The obvious problem here is that because $c > 1$, then $c^n \to \infty$ for $n \to \infty$. So we have:
$$\| (c \cdot T)^n x \| \le \underbrace{|c^n|}_{\to \infty}\cdot \underbrace{\|T^nx\|}_{\to 0}$$
So the only possible way for $\left( |c^n| \cdot \| T^n x \| \right) \to 0$ is, if $\|c^n|$ will grow to $\infty$ slower than $\| T^n x\|$ grows to $0$.
Is there any special type of contractions, for which this would be true? What additional assumptions must I make?
Note, that $x$ is any arbitrary element from the Hilbert space $H$.

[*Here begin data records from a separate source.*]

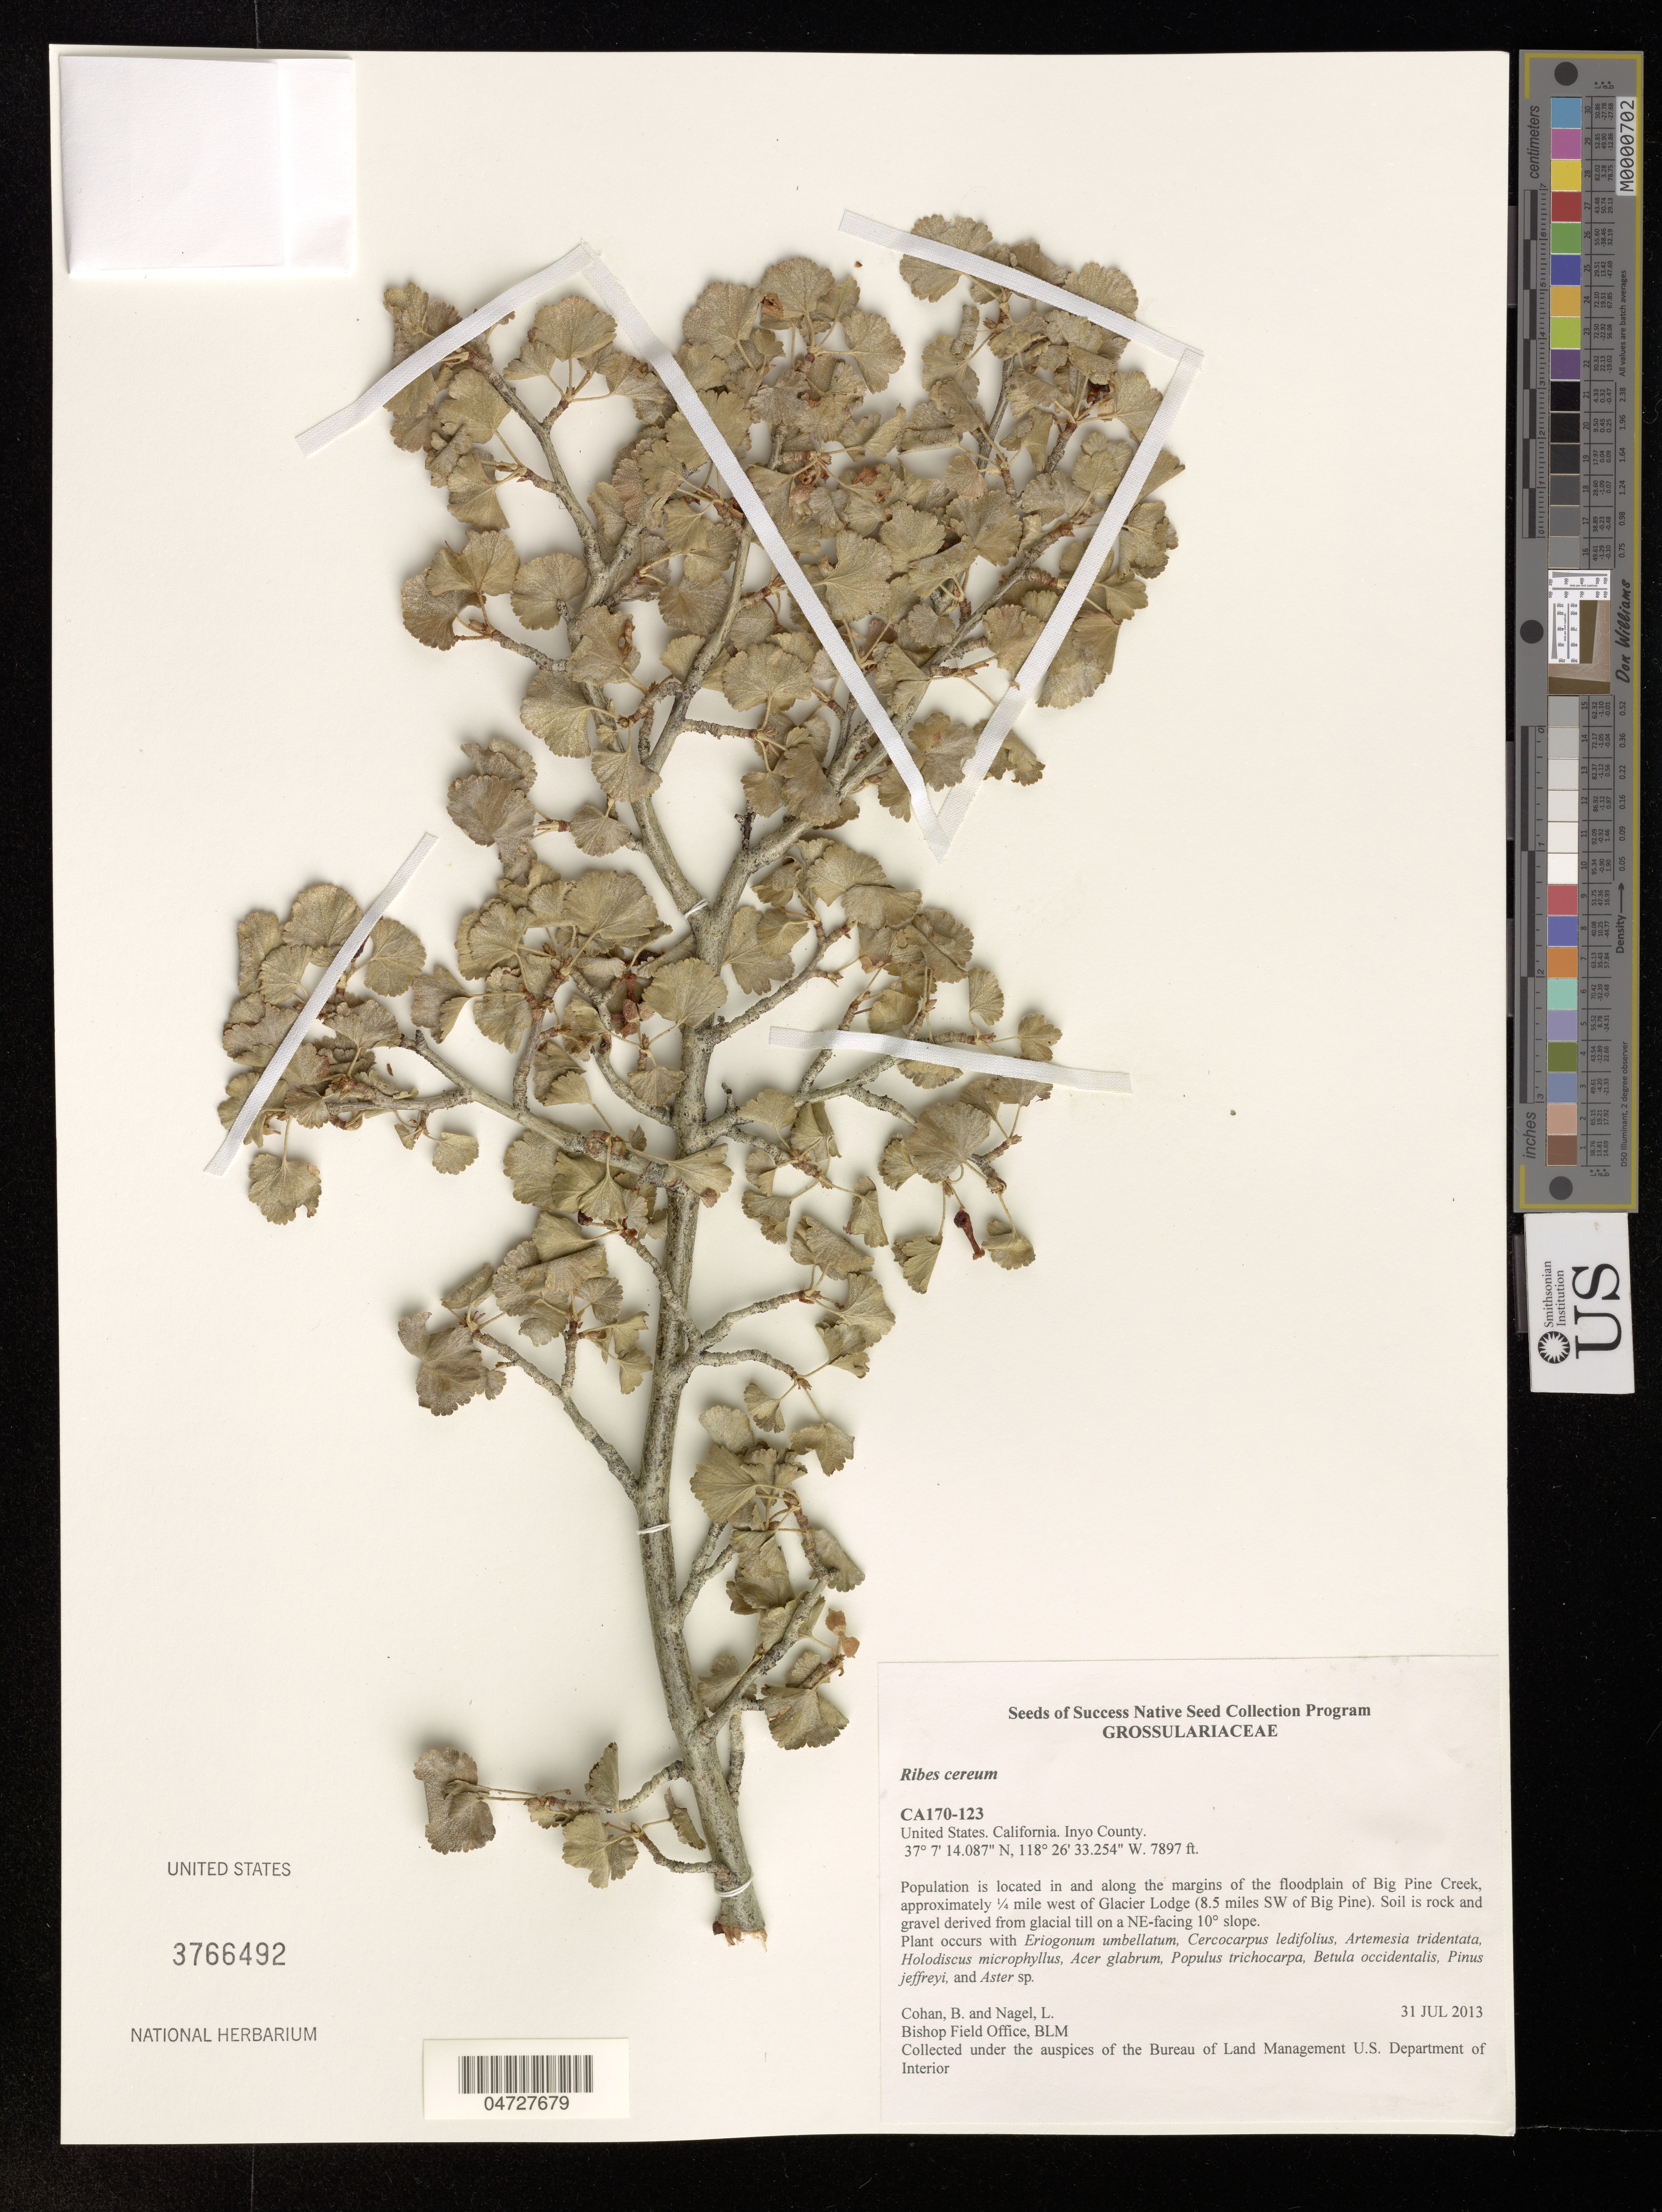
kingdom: Plantae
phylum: Tracheophyta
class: Magnoliopsida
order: Saxifragales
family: Grossulariaceae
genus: Ribes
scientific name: Ribes cereum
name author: Douglas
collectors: B. Cohan & L. Nagel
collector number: CA170-123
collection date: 2013-07-31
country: United States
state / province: California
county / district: Inyo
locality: Inyo County. Population is located in and along the margins of the floodplain of Big Pine Creek, approximately 1/4 mile west of Glacier Lodge (8.5 miles SW of Big Pine).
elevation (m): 2407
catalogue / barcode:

The necessary and sufficient condition is that the spectral radius $r(T)$ is less than $1.$ Indeed assume $c^nT^nx\to 0$ for any $x.$ By the uniform boundedness principle the norms $c^nT^n$ are uniformly bounded i.e. $c^n\|T^n|\le m$ for some constant $m.$Thus $$r(T)=\lim \|T^n\|^{1/n}\le c^{-1}<1$$ The converse implication does not require advanced theorems. If $r(T)<1$ then $a=[r(T)+1]/2$ satisfies $r(T)<a<1.$ Hence there exists $n_0$ such that $$ \|T^n\|^{1/n}\le a,\quad n\ge n_0$$ We get $a^{-n}\|T^n\|\le 1,$ for $n\ge n_0,$ which implies $b^nT^n\to 0$ for $1<b<a^{-1}.$
Remark The operator $T$ does not need to be a contraction. Its norm can be larger than $1.$ For example let $\{e_n\}_{n=1}^\infty$ be an orthonormal basis and $Te_1=re_2$ and $Te_n=0$ for $n\ge 2.$ Then $T^2=0$ and $\|T\|=r.$